Socially, it sucked to be half-human, half-vampire. But Blade avoided depression thanks to his vampire-killing semi-automatic. And he sure as hell didn’t sparkle, unless his sword reflected light while decapitating a “suckhead.”

Twilight popularly defined vampire cinema in The Zeroes. But Team Blade could execute every last sullen Cullen. 2002’s Vlad-to-the-bone Blade II was to Blade as Aliens was to Alien — a raucous, breathless, armament-heavy action-film multiplier of the original’s muscle. (Forget 2004’s limp No. 3.)

Teaming with vampires he loathes to battle Reapers —genetically mutated bloodsuckers targeting vampires and humans — Blade blazes forth in a second act showcasing a vice-grip tension of guns blazing and hell-raising.

Like Aliens, the directorial task fell to a different filmmaker — Guillermo del Toro, for whom this served as introduction to the majority of American audiences. As is his wont, del Toro used Blade II to explore an alternate career — historian in The Devil’s Backbone and Pan’s Labyrinth or anthropologist in the Hellboy films.

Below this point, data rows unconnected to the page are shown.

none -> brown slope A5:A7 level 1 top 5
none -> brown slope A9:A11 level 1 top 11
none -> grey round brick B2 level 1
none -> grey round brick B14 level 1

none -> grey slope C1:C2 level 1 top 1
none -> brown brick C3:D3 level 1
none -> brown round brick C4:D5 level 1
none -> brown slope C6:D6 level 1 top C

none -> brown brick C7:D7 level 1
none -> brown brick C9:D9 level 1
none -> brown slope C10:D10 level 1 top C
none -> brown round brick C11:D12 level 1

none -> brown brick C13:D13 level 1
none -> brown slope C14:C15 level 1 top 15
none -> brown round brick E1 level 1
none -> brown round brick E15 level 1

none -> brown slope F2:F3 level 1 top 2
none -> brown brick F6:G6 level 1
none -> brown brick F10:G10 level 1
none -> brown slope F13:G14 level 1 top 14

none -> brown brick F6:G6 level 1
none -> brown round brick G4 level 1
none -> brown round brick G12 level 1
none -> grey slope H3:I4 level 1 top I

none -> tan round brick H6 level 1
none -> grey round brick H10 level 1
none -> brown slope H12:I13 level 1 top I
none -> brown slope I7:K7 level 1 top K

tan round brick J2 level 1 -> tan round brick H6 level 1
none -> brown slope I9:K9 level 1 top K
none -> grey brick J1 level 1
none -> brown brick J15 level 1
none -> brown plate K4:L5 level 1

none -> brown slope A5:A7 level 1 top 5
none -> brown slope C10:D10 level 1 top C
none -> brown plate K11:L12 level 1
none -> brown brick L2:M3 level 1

Here, he summoned his inner coroner and biologist — cracking the Reapers’ chest cavities for a look at how they breathed, infected and fed. It’s crucial — viewing their decrepit composition accelerates the fearfulness.

Blade II went toothless in a few spots — a showdown between Blade and Ron Perlman’s vampire henchman Reinhardt felt especially anticlimactic. But it blasted badass bits of blaxploitation-sounding music with a trilled-and-plunged trumpet. And when Blade turned full vampire in the end — suplexing and flying-elbow-dropping people like a crazy Mexican luchador — well, ’twas pure fanboy nirvana.